According to the statement of facts signed by Tajideen in conjunction with his plea, after his designation, Tajideen conspired with at least five other persons to conduct over $50 million in transactions with U.S. businesses that violated these prohibitions. In addition, Tajideen and his co-conspirators knowingly engaged in transactions outside of the United States, which involved transmissions of as much as $1 billion through the United States financial system from places outside the United States.
The plea, which is contingent upon the court’s approval, calls for an agreed-upon sentence of 60 months in prison. The plea agreement also calls for Tajideen to pay $50 million as a criminal forfeiture in advance of his sentencing. Tajideen has been detained since extradition to the United States in March 2017 after his arrest overseas. Sentencing is scheduled to occur on Jan. 18, 2019.
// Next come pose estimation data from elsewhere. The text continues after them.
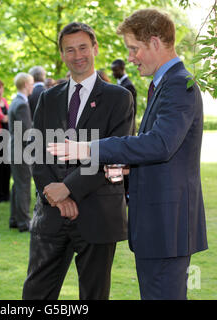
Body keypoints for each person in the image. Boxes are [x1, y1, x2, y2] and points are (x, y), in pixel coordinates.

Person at [47, 9, 208, 300]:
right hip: (158, 226)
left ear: (155, 43)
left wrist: (88, 148)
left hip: (166, 226)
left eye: (134, 48)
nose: (131, 57)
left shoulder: (177, 84)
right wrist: (128, 170)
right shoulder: (164, 83)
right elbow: (163, 153)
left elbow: (160, 144)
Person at [22, 22, 134, 300]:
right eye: (69, 50)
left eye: (83, 47)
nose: (77, 55)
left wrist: (69, 188)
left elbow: (114, 153)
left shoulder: (119, 98)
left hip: (99, 213)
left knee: (94, 295)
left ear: (95, 48)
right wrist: (57, 195)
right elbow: (37, 151)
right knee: (34, 294)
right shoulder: (48, 98)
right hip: (51, 213)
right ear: (62, 55)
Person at [8, 72, 34, 232]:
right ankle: (24, 222)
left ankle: (14, 219)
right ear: (25, 85)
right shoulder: (22, 104)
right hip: (22, 150)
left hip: (15, 148)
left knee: (17, 186)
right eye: (31, 84)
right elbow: (26, 133)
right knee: (23, 185)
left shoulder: (16, 101)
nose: (32, 87)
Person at [111, 59, 137, 133]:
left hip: (126, 128)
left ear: (122, 69)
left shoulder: (128, 86)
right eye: (112, 70)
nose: (113, 73)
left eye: (115, 70)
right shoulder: (120, 84)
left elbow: (132, 110)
This guilty plea is the result of a three-year investigation by the DEA’s Special Operations Division/Counter Narcoterrorism Operations Center and the DEA New Jersey Field Division, with the assistance by CBP. Assistance was provided by the Department of the Treasury’s Financial Crimes Enforcement Network.
Tajideen’s case falls under DEA’s Project Cassandra, which targets Hezbollah’s global criminal support network – dubbed by the DEA as the Business Affairs Component – that operates as a logistics, procurement and financing arm for Hezbollah. This investigation and others are part of the Department of Justice’s Hezbollah Financing and Narcoterrorism Team, a component of the Department’s Transnational Organized Crime initiative. The HFNT was formed in January 2018 to ensure an aggressive and coordinated approach to prosecutions and investigations, including Project Cassandra cases, targeting the individuals and networks supporting Hezbollah. Comprised of experienced international narcotics trafficking, terrorism, organized crime, and money laundering prosecutors and investigators, the HFNT works closely with partners like the DEA, the Department of the Treasury, and the Federal Bureau of Investigation, among others, to advance and facilitate prosecutions of Hezbollah and its support network in appropriate cases.
This case is being prosecuted by the Criminal Division’s Money Laundering and Asset Recovery Section, U.S. Attorney’s Office for the District of Columbia, the DEA and CPB’s National Targeting Center Counter Network Division, with assistance from the Criminal Division’s Office of International Affairs and the Counterintelligence and Export Control Section of the National Security Division.
The case is being prosecuted by Trial Attorney Joseph Palazzo of the Money Laundering and Asset Recovery Section and Assistant U.S. Attorneys Thomas A. Gillice, Luke Jones, Karen Seifert and Deborah Curtis and Special Assistant U.S. Attorney Jacqueline L. Barkett of the U.S. Attorney’s Office for the District of Columbia.